WORK ORDER:
Every line of the entries below from the one containing "ring dip: (389, 578)" to the one containing "ring dip: (654, 590)", both ends included, must be written out exactly. No other line belongs in the answer.

------ INFORMATION GIVEN

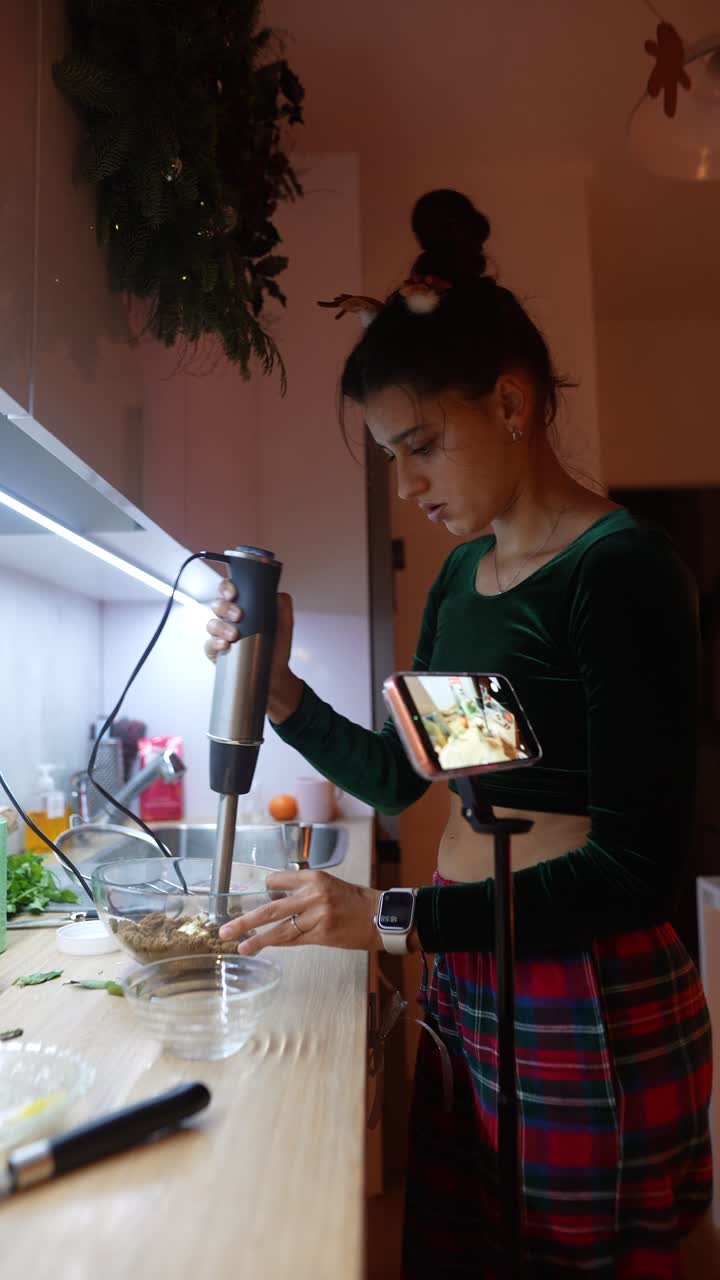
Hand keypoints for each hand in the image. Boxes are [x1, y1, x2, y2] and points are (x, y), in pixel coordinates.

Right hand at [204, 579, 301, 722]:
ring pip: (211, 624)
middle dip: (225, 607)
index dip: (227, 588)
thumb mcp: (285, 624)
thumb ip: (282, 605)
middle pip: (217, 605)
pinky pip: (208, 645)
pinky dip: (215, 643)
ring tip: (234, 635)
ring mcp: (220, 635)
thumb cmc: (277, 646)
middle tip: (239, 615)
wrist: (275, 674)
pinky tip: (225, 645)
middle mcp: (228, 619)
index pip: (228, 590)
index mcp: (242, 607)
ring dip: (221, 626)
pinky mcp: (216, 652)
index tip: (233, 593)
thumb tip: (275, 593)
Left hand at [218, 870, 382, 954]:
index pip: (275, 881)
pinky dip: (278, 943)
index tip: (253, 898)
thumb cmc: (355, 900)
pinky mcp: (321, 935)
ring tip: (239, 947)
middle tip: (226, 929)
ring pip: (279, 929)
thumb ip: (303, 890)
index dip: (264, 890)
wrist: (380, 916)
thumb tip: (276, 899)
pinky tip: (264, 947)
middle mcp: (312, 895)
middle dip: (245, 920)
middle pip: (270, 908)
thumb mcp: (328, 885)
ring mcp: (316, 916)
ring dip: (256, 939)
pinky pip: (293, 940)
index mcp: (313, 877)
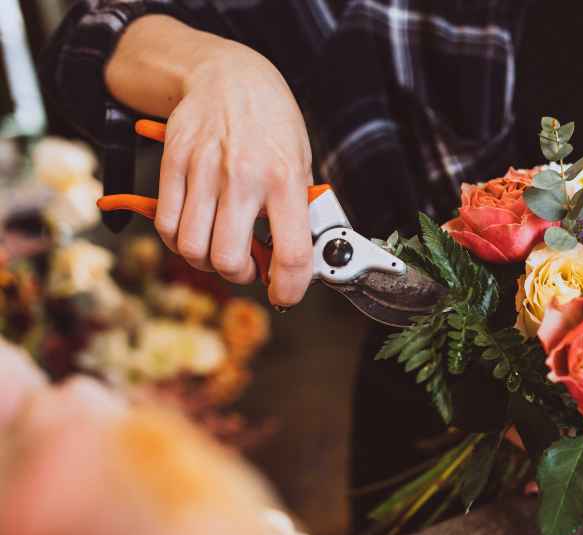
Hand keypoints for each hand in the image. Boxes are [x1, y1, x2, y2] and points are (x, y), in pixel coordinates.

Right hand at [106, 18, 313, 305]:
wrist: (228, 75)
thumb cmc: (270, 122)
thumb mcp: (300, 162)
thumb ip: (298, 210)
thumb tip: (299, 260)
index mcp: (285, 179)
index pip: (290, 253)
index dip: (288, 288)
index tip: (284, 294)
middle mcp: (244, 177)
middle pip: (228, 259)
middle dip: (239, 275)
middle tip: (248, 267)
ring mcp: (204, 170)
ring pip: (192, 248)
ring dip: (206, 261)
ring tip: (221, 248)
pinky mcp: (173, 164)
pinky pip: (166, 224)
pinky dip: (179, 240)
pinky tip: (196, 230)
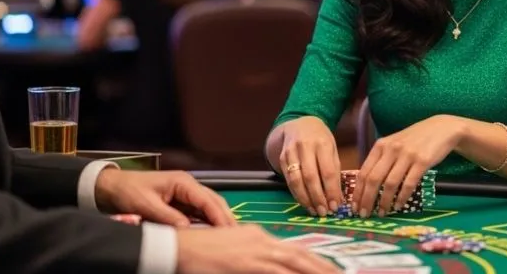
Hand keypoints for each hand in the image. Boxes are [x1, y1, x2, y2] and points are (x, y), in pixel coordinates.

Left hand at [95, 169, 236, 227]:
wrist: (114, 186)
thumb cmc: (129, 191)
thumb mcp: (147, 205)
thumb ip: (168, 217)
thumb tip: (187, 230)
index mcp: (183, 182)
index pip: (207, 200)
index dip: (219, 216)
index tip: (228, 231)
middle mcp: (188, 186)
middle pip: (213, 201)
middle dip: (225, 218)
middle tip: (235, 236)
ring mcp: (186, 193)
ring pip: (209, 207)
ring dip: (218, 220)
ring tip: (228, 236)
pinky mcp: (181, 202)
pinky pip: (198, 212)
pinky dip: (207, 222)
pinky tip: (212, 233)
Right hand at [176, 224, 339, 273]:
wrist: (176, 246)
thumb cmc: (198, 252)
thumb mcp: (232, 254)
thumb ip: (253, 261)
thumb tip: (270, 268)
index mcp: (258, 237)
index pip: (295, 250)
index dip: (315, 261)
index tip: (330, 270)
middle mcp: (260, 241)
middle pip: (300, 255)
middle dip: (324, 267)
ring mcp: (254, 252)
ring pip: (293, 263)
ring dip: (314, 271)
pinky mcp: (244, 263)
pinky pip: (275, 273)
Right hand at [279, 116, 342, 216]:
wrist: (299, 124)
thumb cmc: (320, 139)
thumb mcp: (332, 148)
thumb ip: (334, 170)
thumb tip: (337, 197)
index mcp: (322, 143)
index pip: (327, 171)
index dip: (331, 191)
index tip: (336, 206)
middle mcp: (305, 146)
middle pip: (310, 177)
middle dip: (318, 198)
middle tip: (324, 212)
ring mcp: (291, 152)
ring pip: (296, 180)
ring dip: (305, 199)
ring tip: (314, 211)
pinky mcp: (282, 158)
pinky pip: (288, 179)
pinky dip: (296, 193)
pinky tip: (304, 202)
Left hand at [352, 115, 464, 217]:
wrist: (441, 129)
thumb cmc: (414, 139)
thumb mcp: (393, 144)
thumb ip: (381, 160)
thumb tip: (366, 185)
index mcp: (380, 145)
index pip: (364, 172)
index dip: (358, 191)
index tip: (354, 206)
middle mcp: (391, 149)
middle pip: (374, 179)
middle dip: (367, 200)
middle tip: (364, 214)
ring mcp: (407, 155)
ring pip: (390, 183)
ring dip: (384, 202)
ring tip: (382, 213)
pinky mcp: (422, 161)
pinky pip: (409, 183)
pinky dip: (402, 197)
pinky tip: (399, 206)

------------
------ INFORMATION GIVEN

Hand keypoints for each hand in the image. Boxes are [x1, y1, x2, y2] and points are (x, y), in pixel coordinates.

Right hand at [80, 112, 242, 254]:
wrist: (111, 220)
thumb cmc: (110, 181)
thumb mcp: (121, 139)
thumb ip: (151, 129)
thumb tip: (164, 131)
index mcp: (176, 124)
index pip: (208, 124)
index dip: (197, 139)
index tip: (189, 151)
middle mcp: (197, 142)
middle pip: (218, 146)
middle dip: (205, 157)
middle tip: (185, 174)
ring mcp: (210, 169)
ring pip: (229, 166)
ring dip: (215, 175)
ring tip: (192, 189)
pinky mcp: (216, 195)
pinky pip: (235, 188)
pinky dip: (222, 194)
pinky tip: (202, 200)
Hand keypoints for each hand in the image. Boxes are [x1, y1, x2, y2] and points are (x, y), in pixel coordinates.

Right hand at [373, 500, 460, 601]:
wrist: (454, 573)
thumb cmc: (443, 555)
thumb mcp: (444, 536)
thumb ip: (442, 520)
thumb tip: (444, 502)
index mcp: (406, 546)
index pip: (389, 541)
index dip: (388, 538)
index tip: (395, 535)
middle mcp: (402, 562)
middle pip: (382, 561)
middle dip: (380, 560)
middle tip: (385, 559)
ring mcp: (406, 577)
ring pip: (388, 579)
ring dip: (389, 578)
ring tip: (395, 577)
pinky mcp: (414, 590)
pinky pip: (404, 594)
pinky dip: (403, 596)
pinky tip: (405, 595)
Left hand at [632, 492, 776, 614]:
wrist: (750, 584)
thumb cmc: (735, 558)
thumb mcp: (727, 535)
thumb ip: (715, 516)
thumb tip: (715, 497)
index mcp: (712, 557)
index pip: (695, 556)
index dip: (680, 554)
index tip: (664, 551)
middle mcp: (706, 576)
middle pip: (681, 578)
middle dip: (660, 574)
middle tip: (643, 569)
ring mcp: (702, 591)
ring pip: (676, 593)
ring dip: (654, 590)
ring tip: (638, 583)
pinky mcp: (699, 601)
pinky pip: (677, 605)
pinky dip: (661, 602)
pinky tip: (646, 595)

------------

EXERCISE SOLUTION:
ring dip: (389, 578)
ring tip: (395, 577)
pinky mcp: (414, 590)
pinky pip: (404, 594)
pinky dip: (403, 596)
pinky tip: (405, 595)
Left hand at [632, 492, 776, 614]:
wrist: (750, 584)
thumb cmc: (735, 558)
thumb mcp: (727, 535)
thumb ip: (715, 516)
thumb tip: (715, 497)
index mcp: (712, 557)
index pip: (695, 556)
index dip: (680, 554)
index tip: (664, 551)
middle mcp: (706, 576)
middle pip: (681, 578)
middle dip: (660, 574)
middle tip: (643, 569)
ring mcp: (702, 591)
ring pip: (676, 593)
ring dip: (654, 590)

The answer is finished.